I've never understood why people love to denigrate Stephen King's work so much. Well, actually, I do understand. He's so popular, so well-known, so widely read, so profilic, and so well-compensated for his work that a lot of people reject him just for his trendiness. You know, the same kind of people who automatically reject bands that have 'sold out' (signed an actual record deal) or stand around loudly complaining about how their particular fashion statement has 'just become trendy' and now all the 'brainless fashion slaves' are wearing it. I've noticed that a lot of the people who like to run down his stuff are failed or amateur writers, desperately trying to appear avant-garde by rejecting the mainstream. Hooray for them.
It's gotten to the point where anyone who complains about Stephen King's 'lack of artistic merit' in my presence is automatically marked down as a jealous poseur. If the 'sheeplike masses' like Stephen King, then he must suck, right?

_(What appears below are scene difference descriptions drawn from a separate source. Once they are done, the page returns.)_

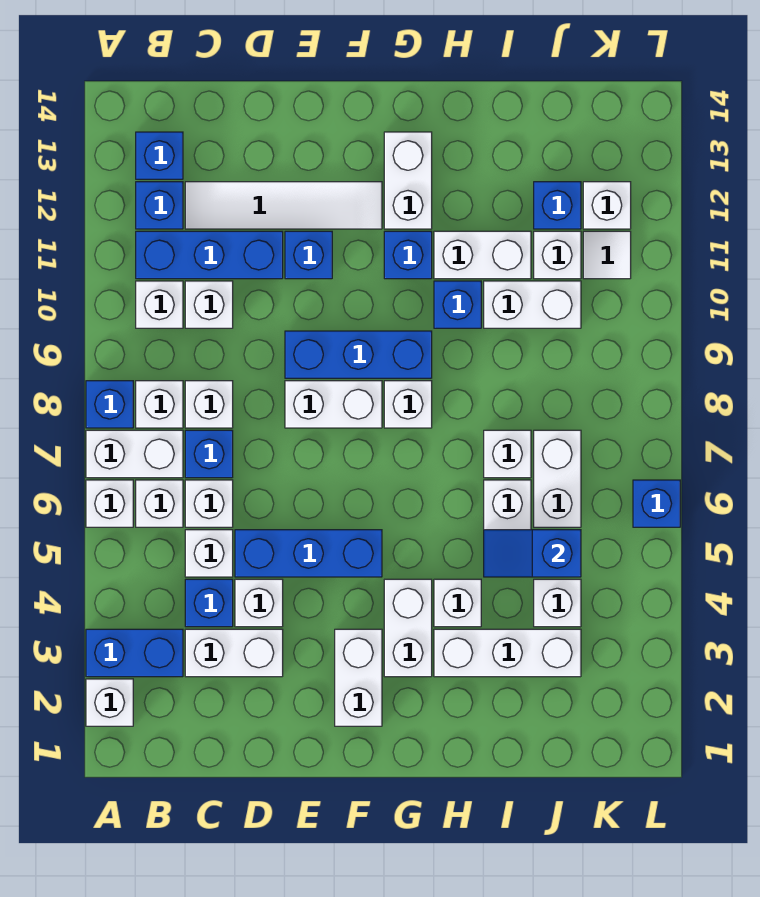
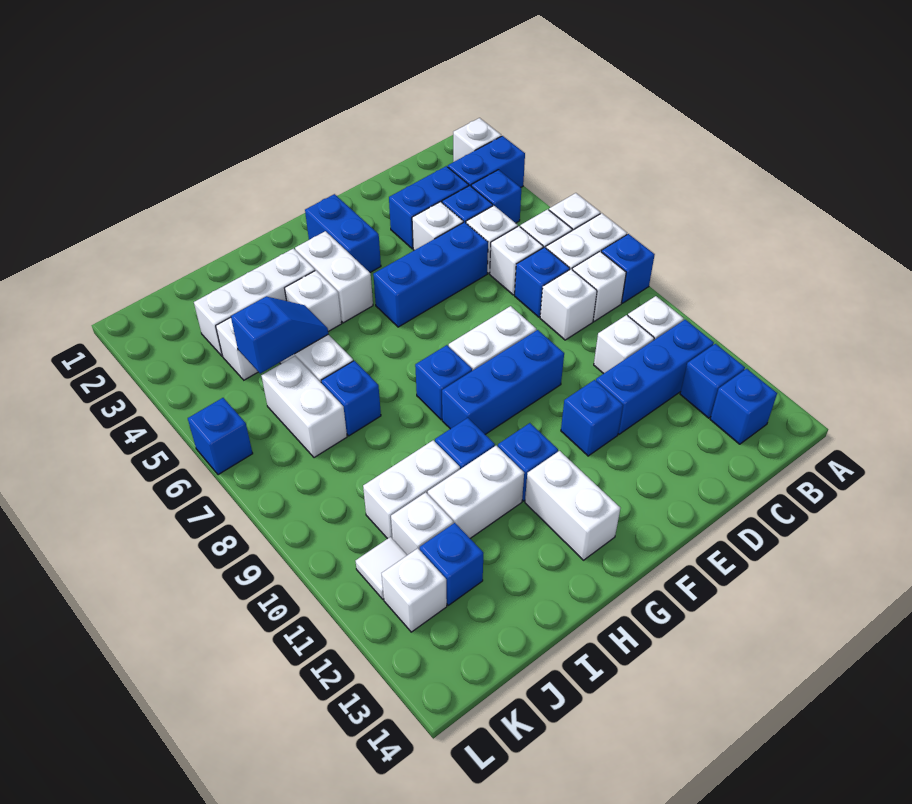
none -> blue brick B4 level 1
white brick C3:D3 level 1 -> blue brick C3:D3 level 1
white tile C12:F12 level 1 -> none
white brick F2:F3 level 1 -> blue brick F2:F3 level 1
white brick G8 level 1 -> blue brick G8 level 1
white brick I7 level 1 -> blue brick I7 level 1

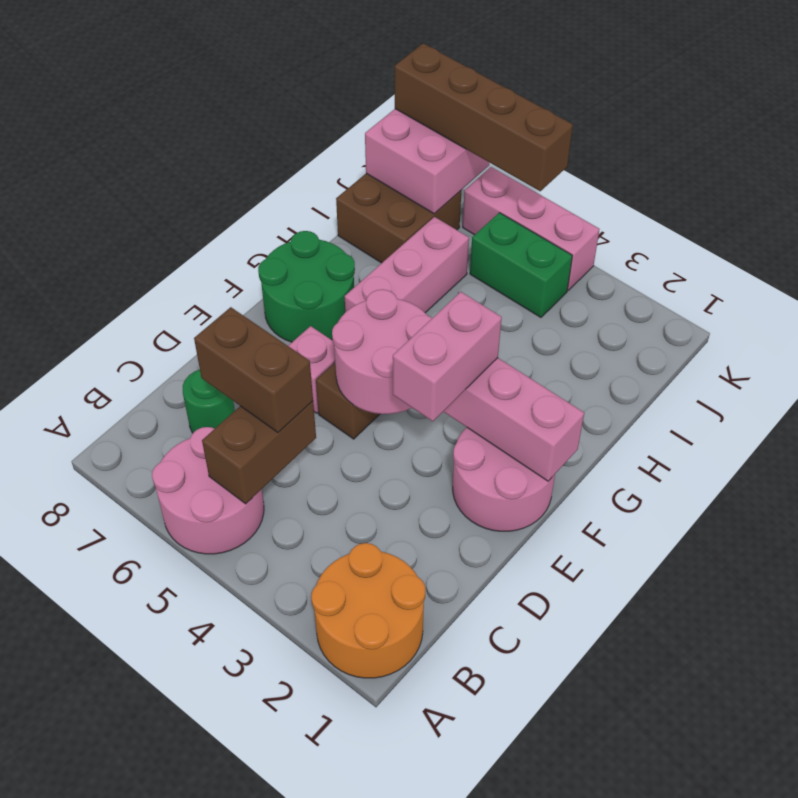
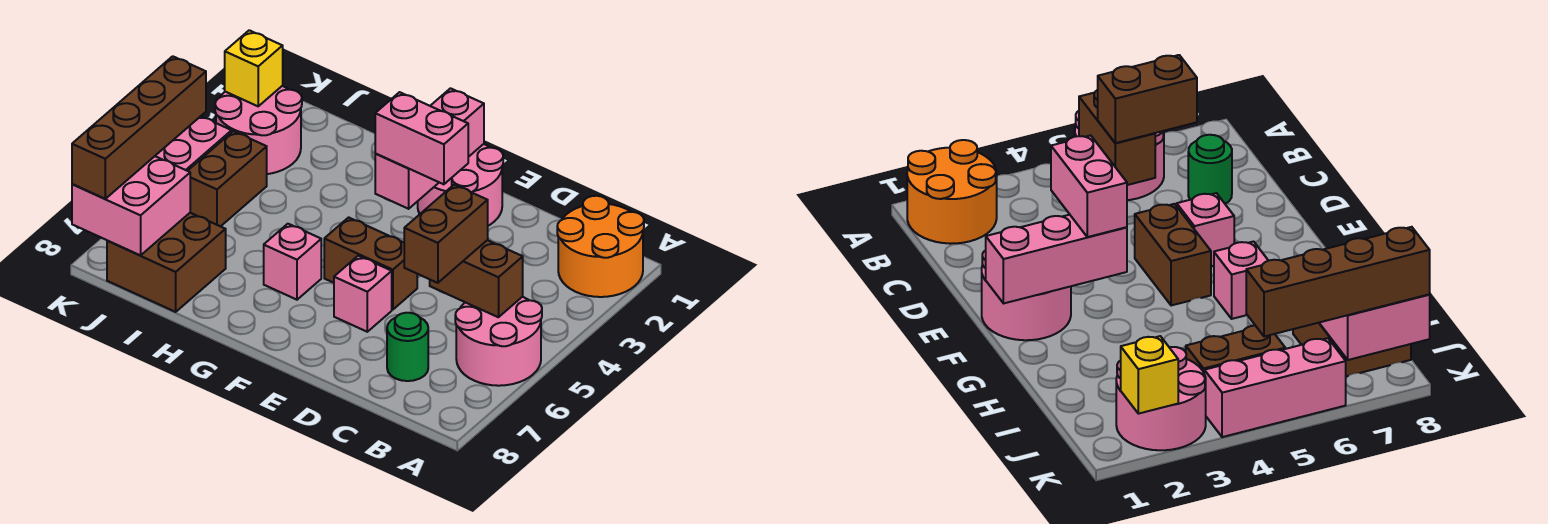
pink round brick E4:F5 level 2 -> pink round brick J2:K3 level 1
green round brick F7:G8 level 1 -> none
pink brick G6:I6 level 1 -> pink brick G6 level 1
green brick J4:J5 level 1 -> brown brick J4:J5 level 1
none -> yellow brick K2 level 2

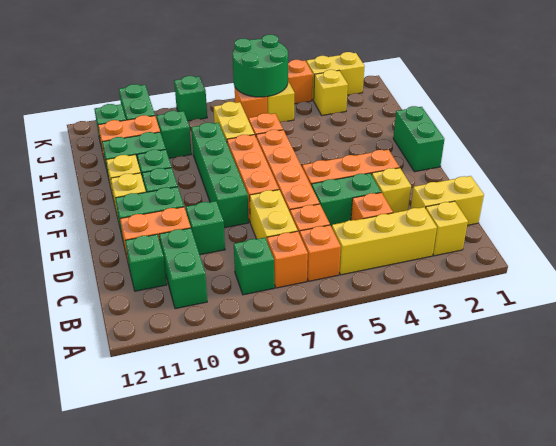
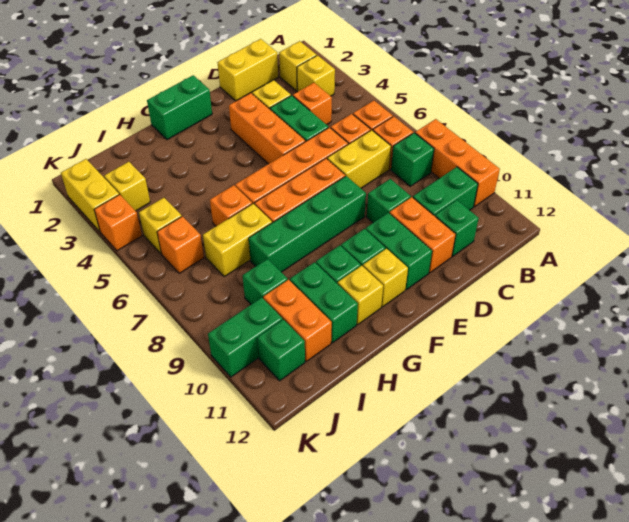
none -> orange brick A8:A10 level 1
yellow brick B3:B5 level 1 -> yellow brick B3 level 1
yellow brick C1:C2 level 1 -> yellow brick C1:D1 level 1
green round brick J5:K6 level 2 -> none
green brick K8 level 1 -> none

Listen carefully, boys and girls. I'll only say this once, and then I'll viciously deny I ever said it.


Actually, two caveats. Both are major.
First. People ARE stupid, in GROUPS. Mobs of people do terrible, stupid things every day. But if you separate a single person from the mob of people who influence his actions, get him ALONE, a lot of the assholishness will fall away. Granted, some people are just genuinely NOT intelligent, but then:
Second. People WHO READ BOOKS are -especially- not stupid. You've got to have some certain innate intelligence to learn to read, especially to learn to read well enough to do it for fun. If they chose to read a book rather than watch TV (watch a movie, play a game, talk on the phone), hey, how dumb can they be?
(Well, okay, that doesn't explain romance novels. But romance novels aren't books, they're porn for women. Small but important difference.)

I had a point somewhere.

Oh yeah.

Shut up about the reading public. We're a lot less sheeplike than obsessive TV viewers. (Wow, there's MY intellectual bias right there.) If a lot of readers like an author, well, it's partially because the publishing company put a lot of effort into getting them interested. That might work once, twice, a handful of times. But with Stephen King: if so many people go back for more so many times, there's something there that speaks to them. Maybe it's not 'art', that incredibly selective hussy who cultivates her mysterious demeanor and reveals her hidden meanings to only a select intellectual few. But it's good writing. In some cases (Wizard and Glass), it's great writing.
Writing shouldn't be about winning the respect of intellectuals. Writing should be about engaging the minds and hearts of people willing to listen. Consciously or subconsciously, Stephen King knows this. And does it. Time and again.

While I'm not going to stand on my soapbox and proclaim that every single work he's ever sneezed near is godly, I WILL say that most of them are impressively readable, many of them are very well-written, and a few of them are brilliant. So they're not immortal works of literature destined to echo through the halls of human consciousness until the end of time. Or are they?

After all, what is immortality other than having people remember your works after you're dead? Have you seen his sales figures? Can you imagine how many people have read his books? Eat your hearts out, intellectuals.

Because that sounds pretty fucking immortal to ME.